===== Records supplied

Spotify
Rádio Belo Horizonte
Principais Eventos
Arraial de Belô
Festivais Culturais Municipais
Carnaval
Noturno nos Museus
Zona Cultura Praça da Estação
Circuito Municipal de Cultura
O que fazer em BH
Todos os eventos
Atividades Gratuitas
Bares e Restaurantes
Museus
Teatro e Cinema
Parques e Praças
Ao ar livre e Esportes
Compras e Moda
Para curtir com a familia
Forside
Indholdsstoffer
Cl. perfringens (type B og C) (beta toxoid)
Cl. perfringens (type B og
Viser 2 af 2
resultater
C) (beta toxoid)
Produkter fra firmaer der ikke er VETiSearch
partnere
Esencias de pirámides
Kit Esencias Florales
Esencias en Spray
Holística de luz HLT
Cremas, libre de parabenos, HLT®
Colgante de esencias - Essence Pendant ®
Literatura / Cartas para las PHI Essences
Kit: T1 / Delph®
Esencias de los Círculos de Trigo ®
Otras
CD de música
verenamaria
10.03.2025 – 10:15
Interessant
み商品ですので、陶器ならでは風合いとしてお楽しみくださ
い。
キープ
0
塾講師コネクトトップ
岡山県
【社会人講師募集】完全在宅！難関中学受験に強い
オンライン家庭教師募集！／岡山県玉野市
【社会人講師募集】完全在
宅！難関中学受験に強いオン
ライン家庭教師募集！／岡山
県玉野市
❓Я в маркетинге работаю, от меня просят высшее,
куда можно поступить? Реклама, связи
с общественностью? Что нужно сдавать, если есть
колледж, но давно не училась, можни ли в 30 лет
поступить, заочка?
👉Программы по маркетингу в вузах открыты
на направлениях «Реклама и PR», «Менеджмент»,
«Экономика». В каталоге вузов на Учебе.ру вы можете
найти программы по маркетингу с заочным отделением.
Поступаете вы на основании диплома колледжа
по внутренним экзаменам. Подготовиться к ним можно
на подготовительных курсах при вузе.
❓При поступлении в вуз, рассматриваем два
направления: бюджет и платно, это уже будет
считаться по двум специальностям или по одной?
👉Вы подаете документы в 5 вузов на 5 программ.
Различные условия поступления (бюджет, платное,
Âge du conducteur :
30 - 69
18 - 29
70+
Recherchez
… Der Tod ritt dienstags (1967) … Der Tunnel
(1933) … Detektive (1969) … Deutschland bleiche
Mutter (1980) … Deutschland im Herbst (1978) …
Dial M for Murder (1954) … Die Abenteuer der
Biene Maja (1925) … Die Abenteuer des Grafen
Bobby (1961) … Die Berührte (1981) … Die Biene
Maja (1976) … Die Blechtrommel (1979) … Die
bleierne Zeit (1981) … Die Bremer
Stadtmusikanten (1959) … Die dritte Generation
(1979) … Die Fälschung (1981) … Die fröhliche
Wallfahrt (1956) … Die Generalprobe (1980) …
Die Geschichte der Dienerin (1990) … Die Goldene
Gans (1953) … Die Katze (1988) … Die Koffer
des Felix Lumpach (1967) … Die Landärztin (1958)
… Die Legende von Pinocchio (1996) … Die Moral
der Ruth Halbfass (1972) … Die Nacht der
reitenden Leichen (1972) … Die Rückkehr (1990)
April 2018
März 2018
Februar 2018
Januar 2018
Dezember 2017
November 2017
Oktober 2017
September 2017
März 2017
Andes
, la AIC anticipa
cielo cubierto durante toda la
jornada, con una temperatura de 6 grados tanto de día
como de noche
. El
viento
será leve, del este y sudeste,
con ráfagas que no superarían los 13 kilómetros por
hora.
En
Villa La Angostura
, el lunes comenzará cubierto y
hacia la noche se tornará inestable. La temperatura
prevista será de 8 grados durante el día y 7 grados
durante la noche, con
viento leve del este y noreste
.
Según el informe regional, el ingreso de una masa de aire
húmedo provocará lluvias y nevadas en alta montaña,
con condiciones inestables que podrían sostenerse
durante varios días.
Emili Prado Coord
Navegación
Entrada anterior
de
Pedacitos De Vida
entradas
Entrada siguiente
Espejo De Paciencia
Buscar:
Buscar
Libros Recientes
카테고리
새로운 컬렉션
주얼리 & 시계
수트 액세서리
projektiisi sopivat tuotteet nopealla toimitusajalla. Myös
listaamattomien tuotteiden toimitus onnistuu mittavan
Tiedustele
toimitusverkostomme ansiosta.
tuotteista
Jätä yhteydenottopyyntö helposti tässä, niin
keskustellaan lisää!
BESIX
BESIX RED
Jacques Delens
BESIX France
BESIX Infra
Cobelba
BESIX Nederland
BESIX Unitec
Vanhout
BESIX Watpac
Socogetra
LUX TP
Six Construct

==========

Aim of the exercise: Show the lines above with "perfringens".

Answer space:
Cl. perfringens (type B og C) (beta toxoid)
Cl. perfringens (type B og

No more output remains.